-------- Приведённый текст

Голова Орфея (21 марта - День поэзии)
Одилон Редон Голова Орфея в водах реки Гебр, или Мистика. 1880.
Гроза, сорвавшая с себя маску. Лик ее ужасен. Ее магические заклинания и прорицания, ее глаголы-молнии. Это не сладкопевная Муза, дочь Аполлона и Мнемозины. Нет – это Медуза-Горгона, Пифия, Сивилла, библейская Дивора и скандинавская Вёльва, кельтская Фея Моргана, египетская Исида и аккадская Иштар. Поэт – искра этой грозы. Поэт – Соловей-разбойник, круто налившийся свист, Див верху древа, пробудившийся орел. Или – шепот, робкое дыханье, трели соловья, серебро и колыханье сонного ручья, отблеск лунного света на рукаве, мотылька полет незримый, звезда на трепещущих мокрых ладонях, огонек за рекой? О́рган всеотзывчивости, отклик лирического сердца, всемирное соловьиное эхо? «Таков и ты поэт». Долг поэта – умереть с песнью на устах. Знаем, знаем: поэзия живет смертью своих любимейших птенцов-певцов – поэтов. А поэт идет себе по миру, беспечнейший из созданий, перед распутьями земными, исполнен думами златыми, незамечаемый никем, смиренный, тихий и босой, за благословенной своей звездой. И в том ему отрада, что ничего не надо нищете его святой. Он – автор молитв и гимнов. А автору надобен токмо звон, а кроме того ни что. Автору надобен вечерний звон.

----------------
-------- Показанные записи

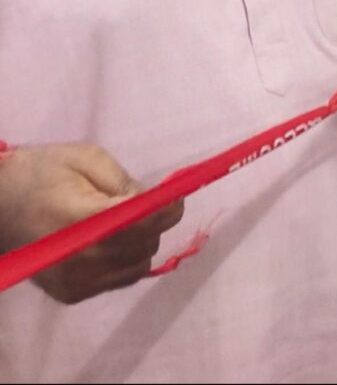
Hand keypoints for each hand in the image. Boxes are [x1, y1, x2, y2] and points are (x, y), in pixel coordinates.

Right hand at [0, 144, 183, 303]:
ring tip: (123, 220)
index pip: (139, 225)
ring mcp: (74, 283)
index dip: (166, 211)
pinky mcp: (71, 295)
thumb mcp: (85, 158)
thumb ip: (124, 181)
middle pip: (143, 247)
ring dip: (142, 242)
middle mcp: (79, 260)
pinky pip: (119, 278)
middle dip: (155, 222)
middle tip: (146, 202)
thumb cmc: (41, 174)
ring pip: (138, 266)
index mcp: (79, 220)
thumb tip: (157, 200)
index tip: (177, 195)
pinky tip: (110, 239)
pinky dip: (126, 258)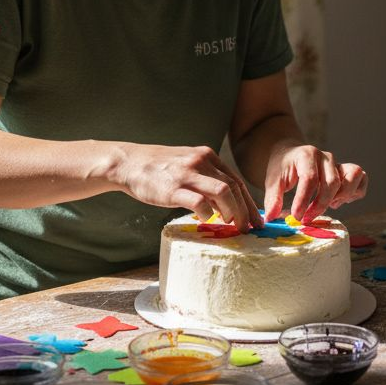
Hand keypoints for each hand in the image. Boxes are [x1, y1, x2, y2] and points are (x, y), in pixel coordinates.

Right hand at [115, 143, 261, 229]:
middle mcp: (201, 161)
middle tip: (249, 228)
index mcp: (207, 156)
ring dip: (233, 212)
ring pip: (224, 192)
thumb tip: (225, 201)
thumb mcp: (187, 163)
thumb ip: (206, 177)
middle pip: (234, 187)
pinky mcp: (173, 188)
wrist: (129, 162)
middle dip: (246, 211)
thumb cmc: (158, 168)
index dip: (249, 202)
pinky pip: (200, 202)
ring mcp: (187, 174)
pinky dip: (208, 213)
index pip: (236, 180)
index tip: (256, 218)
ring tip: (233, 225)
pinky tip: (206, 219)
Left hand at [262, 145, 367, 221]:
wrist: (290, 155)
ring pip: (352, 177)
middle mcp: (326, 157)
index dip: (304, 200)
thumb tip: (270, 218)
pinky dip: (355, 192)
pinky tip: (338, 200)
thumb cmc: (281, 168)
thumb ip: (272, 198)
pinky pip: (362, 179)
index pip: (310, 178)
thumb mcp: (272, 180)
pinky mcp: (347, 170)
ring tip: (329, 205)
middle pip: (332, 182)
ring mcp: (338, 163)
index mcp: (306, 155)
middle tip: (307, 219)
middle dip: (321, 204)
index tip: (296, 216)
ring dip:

----------------

**Описание задачи**
Напишите продолжение текста о поэзии, начав сразу после его последнего предложения. Записи никак не связаны с текстом о поэзии.

**Ответ**
Споры о поэзии – что может быть нелепей! Да и любые разговоры о ней. Стихотворение – насест для Сфинкса. «А если что и остается / Чрез звуки лиры иль трубы…». И что же остается?.. Сфинкс, хранитель тайн и загадок. Как отличить поэзию от не поэзии? Музыка сфер или кошки скребут? Кто в лес, кто по дрова. Лебедь, рак и щука. Нет, постой! Вот читаю: «Глагол времен, металла звон». Поэзия поет и на гуслях играет, «растекашется мыслию по древу, летая умом под облакы, мыслию поля меря». Трубит в златокованые трубы: «Кому Боголюбово, а мне горе лютое». У поэзии свои открытия: окно-сердце, распахнутое в единый и неделимый мир, прекрасный и яростный. А в него влетает «Неведомый шедевр» с неразборчивым автографом из древнего Шумера. Вот новость! Поэзия говорит (поет, конечно, поет!) на языке дорассветном, когда еще заря первого Дня Творенья не зажглась, когда еще небо от земли не отделилось, и верхняя вода от нижней, и все было вместе, едино и неделимо. Поэзия единая и неделимая! Пушкин с графом Хвостовым под ручку. В небе гармонической точности гори, гори бессмыслицы звезда!
Мастера-стиходелы с гордо задранными, как у носорогов, носами из кошмара Ионеску. Но – «Здесь духа мощного господство, / Здесь утонченной жизни цвет».
Поэзия, всегда неучтенная, перелетная птица нас покидает, отправляясь зимовать на неведомый благословенный юг, в дальние края, и ей не нужны ни эксперты, ни одежды. Ну, тогда и мы, давай, вернемся с ней туда же, в ту заповедную, прекрасную страну, в начало времен, к Великому Корню. Был же когда-то общий настрой, один на всех, единый и неделимый. До Вавилона. А это уж потом – потоп. Вкус, цвет, семь бед. Федра, Фрейд, голова Орфея.
– Да что же за сволочная штуковина такая, эта поэзия! – возмущается, растерзанный собственными загадками, доведенный до отчаянья, сверженный со своего насеста древний Сфинкс, – существует – и ни в зуб ногой!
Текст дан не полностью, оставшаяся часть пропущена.